Just six short months ago, U.S. District Judge Clay Land blasted plaintiffs’ attorneys in vaginal mesh lawsuits for, as he put it, filing cases “that probably should never have been brought in the first place.” Land specifically called out lawyers piggybacking on litigation against Johnson & Johnson’s subsidiary Mentor Corporation, makers of ObTape, and filing claims late: “Similarly, if you did not file the action until eight years after your client’s doctor excised the Obtape and informed your client that it was causing her problems, you may face a serious challenge showing cause as to why sanctions should not be imposed.”
Judge Land will probably not be too pleased with a recent 11th Circuit Court of Appeals decision, which just revived injury claims by 12 Minnesota women against Mentor that a lower court had thrown out for being filed past the statute of limitations.
Time to File Flies
All injury lawsuits have some time limit before which they must be filed. These statutes of limitations laws can vary by state and depending on the type of claim. Under Minnesota’s statute of limitations, negligence lawsuits must be brought within four years and claims based on strict liability (like for defective products) must be filed within six years.
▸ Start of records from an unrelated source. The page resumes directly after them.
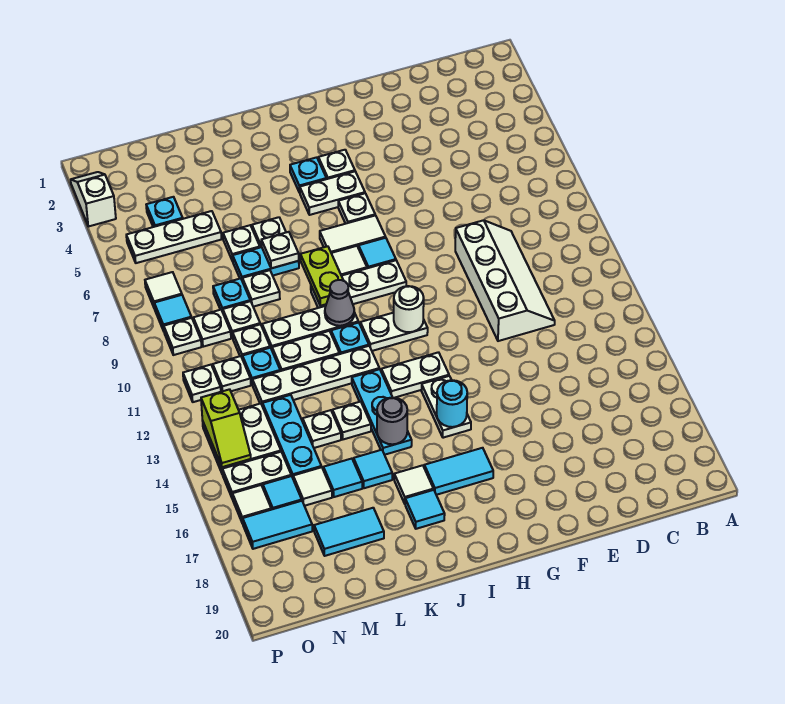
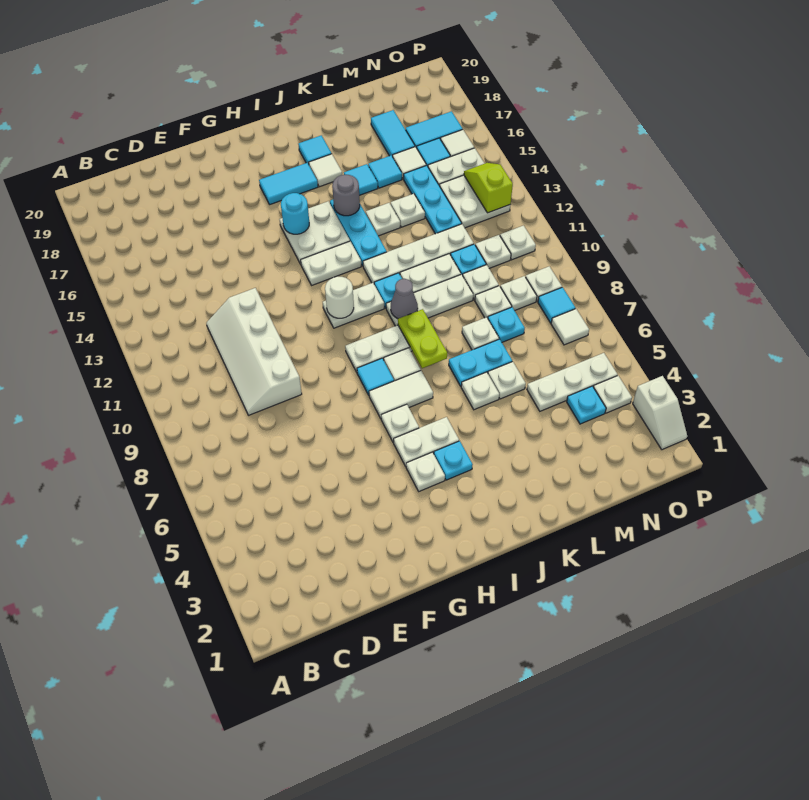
white plate H14:H15 level 1 -> white plate H14:I15 level 1
white plate K7 level 2 -> white plate O4 level 1
cyan tile L18:M18 level 1 -> cyan tile M17:M18 level 1

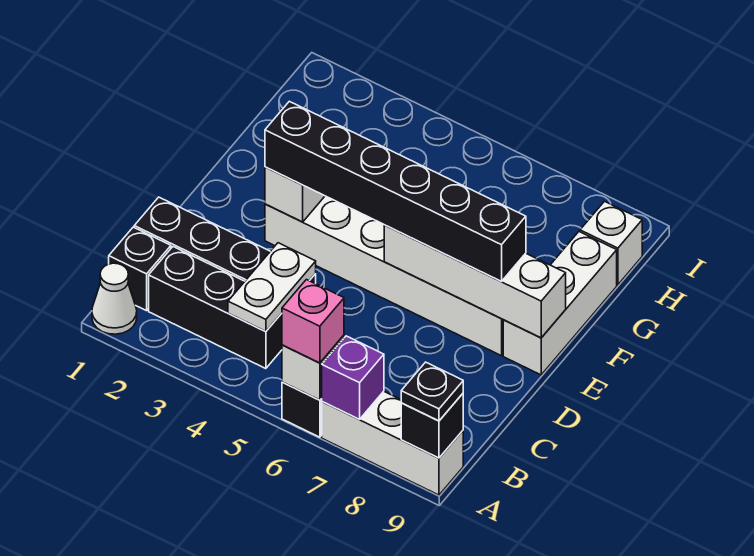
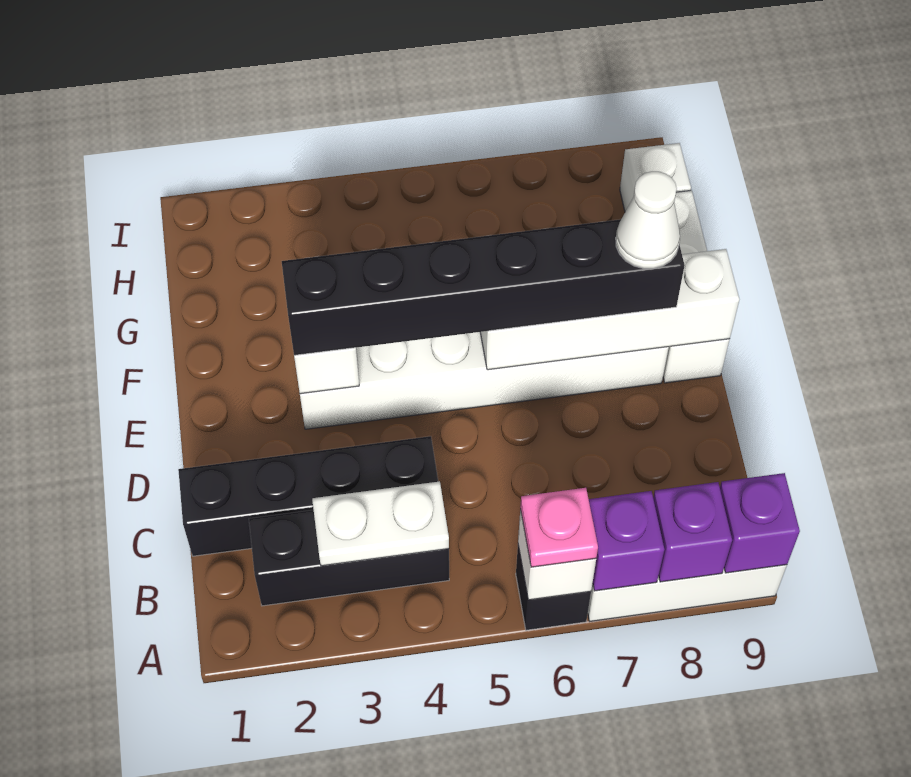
white cone A1 level 1 -> white cone E8 level 4
pink brick A6 level 3 -> pink plate A6 level 3
none -> purple brick A8 level 2
black brick A9 level 2 -> purple brick A9 level 2
black plate A9 level 3 -> none
black brick B1 level 1 -> none
white plate B4:C4 level 2 -> white plate B3:B4 level 2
The biggest issue with the statute of limitations is when the clock starts ticking.
As the 11th Circuit pointed out in this case, courts have found two elements that must be satisfied before the statute of limitations clock starts in cases involving injuries caused by a defective product:
A “cognizable physical manifestation of the disease or injury,” and
“[E]vidence of a causal connection between the injury or disease and the defendant’s product, act, or omission.”
Making a Connection
The 11th Circuit found that while the women knew there were problems with the ObTape and it had to be removed, they might not have made the causal connections between their injuries and the faulty vaginal sling. For instance, one woman said her doctor warned her that her diabetes may cause complications with the ObTape. So when the implant came apart through her vaginal wall and she suffered from infections, she claims she attributed the problems to her diabetes. It wasn’t until much later she learned the implant could have been defective and decided to file a lawsuit.
While Mentor claims the statute of limitations should start accruing when the implant was removed, plaintiffs say it shouldn’t be until they knew specifically that the implant was defective. The lower court sided with Mentor and dismissed the claims, but the 11th Circuit ruled the question was one of fact, and therefore would need to be resolved by a jury.
Judge Land might not be too pleased, especially if the cases fall into his jurisdiction. But for the women injured by defective ObTape implants, the ruling is welcome news.